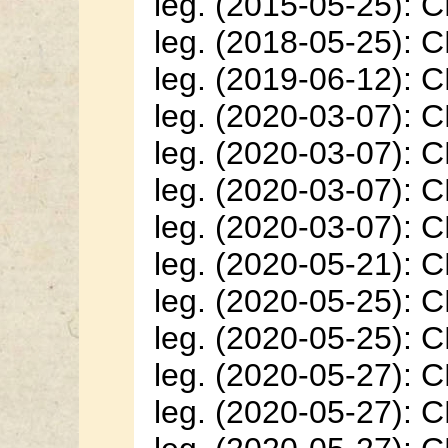
leg. (2015-05-25): 
leg. (2018-05-25): 
leg. (2019-06-12): 
leg. (2020-03-07): 
leg. (2020-03-07): 
leg. (2020-03-07): 
leg. (2020-03-07): 
leg. (2020-05-21): 
leg. (2020-05-25): 
leg. (2020-05-25): 
leg. (2020-05-27): 
leg. (2020-05-27): 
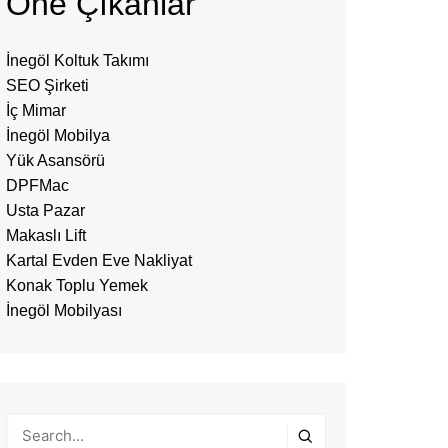
Öne Çıkanlar
İnegöl Koltuk Takımı
SEO Şirketi
İç Mimar
İnegöl Mobilya
Yük Asansörü
DPFMac
Usta Pazar
Makaslı Lift
Kartal Evden Eve Nakliyat
Konak Toplu Yemek
İnegöl Mobilyası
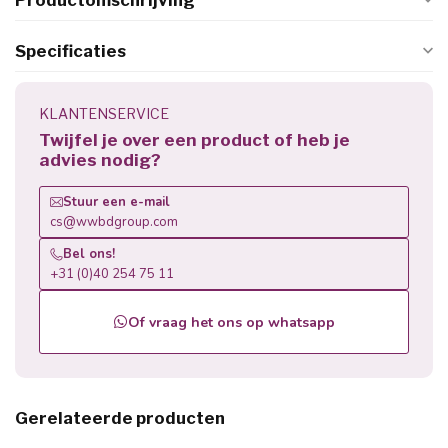
Productomschrijving
Specificaties
KLANTENSERVICE
Twijfel je over een product of heb je
advies nodig?
Stuur een e-mail
cs@wwbdgroup.com
Bel ons!
+31 (0)40 254 75 11
Of vraag het ons op whatsapp
Gerelateerde producten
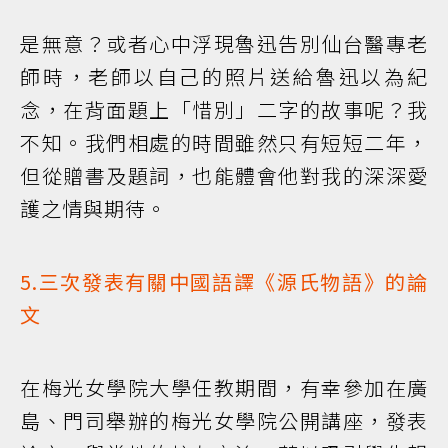
是無意？或者心中浮現魯迅告別仙台醫專老
師時，老師以自己的照片送給魯迅以為紀
念，在背面題上「惜別」二字的故事呢？我
不知。我們相處的時間雖然只有短短二年，
但從贈書及題詞，也能體會他對我的深深愛
護之情與期待。
5.三次發表有關中國語譯《源氏物語》的論
文
在梅光女學院大學任教期間，有幸參加在廣
島、門司舉辦的梅光女學院公開講座，發表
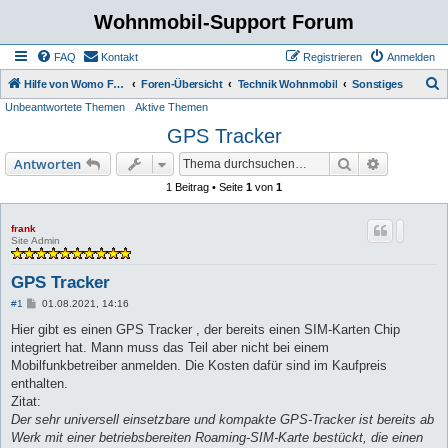
Wohnmobil-Support Forum
FAQ
Kontakt
Registrieren
Anmelden
S
Hilfe von Womo Fans für Womo Besitzer
Foren-Übersicht
Technik Wohnmobil
Sonstiges
Unbeantwortete Themen
Aktive Themen
u
GPS Tracker
c
h
Suche
Erweiterte
Antworten
e
1 Beitrag • Seite
1
von
1
frank
Site Admin
GPS Tracker
B
#1
01.08.2021, 14:16
e
i
Hier gibt es einen GPS Tracker , der bereits einen SIM-Karten Chip
t
integriert hat. Mann muss das Teil aber nicht bei einem
r
a
Mobilfunkbetreiber anmelden. Die Kosten dafür sind im Kaufpreis
g
enthalten.
Zitat:
Der sehr universell einsetzbare und kompakte GPS-Tracker ist bereits ab
Werk mit einer betriebsbereiten Roaming-SIM-Karte bestückt, die einen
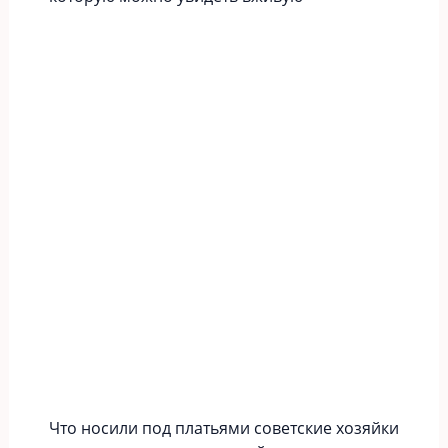
Что носили под платьями советские хозяйки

▶ **Try it**
Without the pictures, copy out each entry exactly as it stands.

▶ **Answer**
leg. (2015-05-25): 
leg. (2018-05-25): 
leg. (2019-06-12): 
leg. (2020-03-07): 
leg. (2020-03-07): 
leg. (2020-03-07): 
leg. (2020-03-07): 
leg. (2020-05-21): 
leg. (2020-05-25): 
leg. (2020-05-25): 
leg. (2020-05-27): 
leg. (2020-05-27): 
Öne Çıkanlar
İnegöl Koltuk Takımı
SEO Şirketi
İç Mimar
İnegöl Mobilya
Yük Asansörü
DPFMac
Usta Pazar
Makaslı Lift
Kartal Evden Eve Nakliyat
Konak Toplu Yemek
İnegöl Mobilyası
Productomschrijving
Specificaties
KLANTENSERVICE
Twijfel je over een product of heb je
advies nodig?
Stuur een e-mail
cs@wwbdgroup.com
Bel ons!
+31 (0)40 254 75 11
Of vraag het ons op whatsapp
Gerelateerde producten
是無意？或者心中浮現魯迅告別仙台醫專老
師時，老師以自己的照片送給魯迅以為紀
念，在背面題上「惜別」二字的故事呢？我
不知。我們相處的時間雖然只有短短二年，
但從贈書及題詞，也能體會他對我的深深愛
護之情與期待。
5.三次發表有關中國語譯《源氏物語》的論
文
在梅光女學院大學任教期間，有幸參加在廣
島、門司舉辦的梅光女學院公開講座，發表
Wohnmobil-Support Forum
FAQ
Kontakt
Registrieren
Anmelden
S
Hilfe von Womo Fans für Womo Besitzer
Foren-Übersicht
Technik Wohnmobil
Sonstiges
Unbeantwortete Themen
Aktive Themen
u
GPS Tracker
c
h
Suche
Erweiterte
Antworten
e
1 Beitrag • Seite
1
von
1
frank
Site Admin
GPS Tracker
B
#1
01.08.2021, 14:16
e
i
Hier gibt es einen GPS Tracker , der bereits einen SIM-Karten Chip
t
integriert hat. Mann muss das Teil aber nicht bei einem
r
a
Mobilfunkbetreiber anmelden. Die Kosten dafür sind im Kaufpreis
g
enthalten.
Zitat:
Der sehr universell einsetzbare und kompakte GPS-Tracker ist bereits ab
Werk mit einer betriebsbereiten Roaming-SIM-Karte bestückt, die einen
Что носили под платьями советские хозяйки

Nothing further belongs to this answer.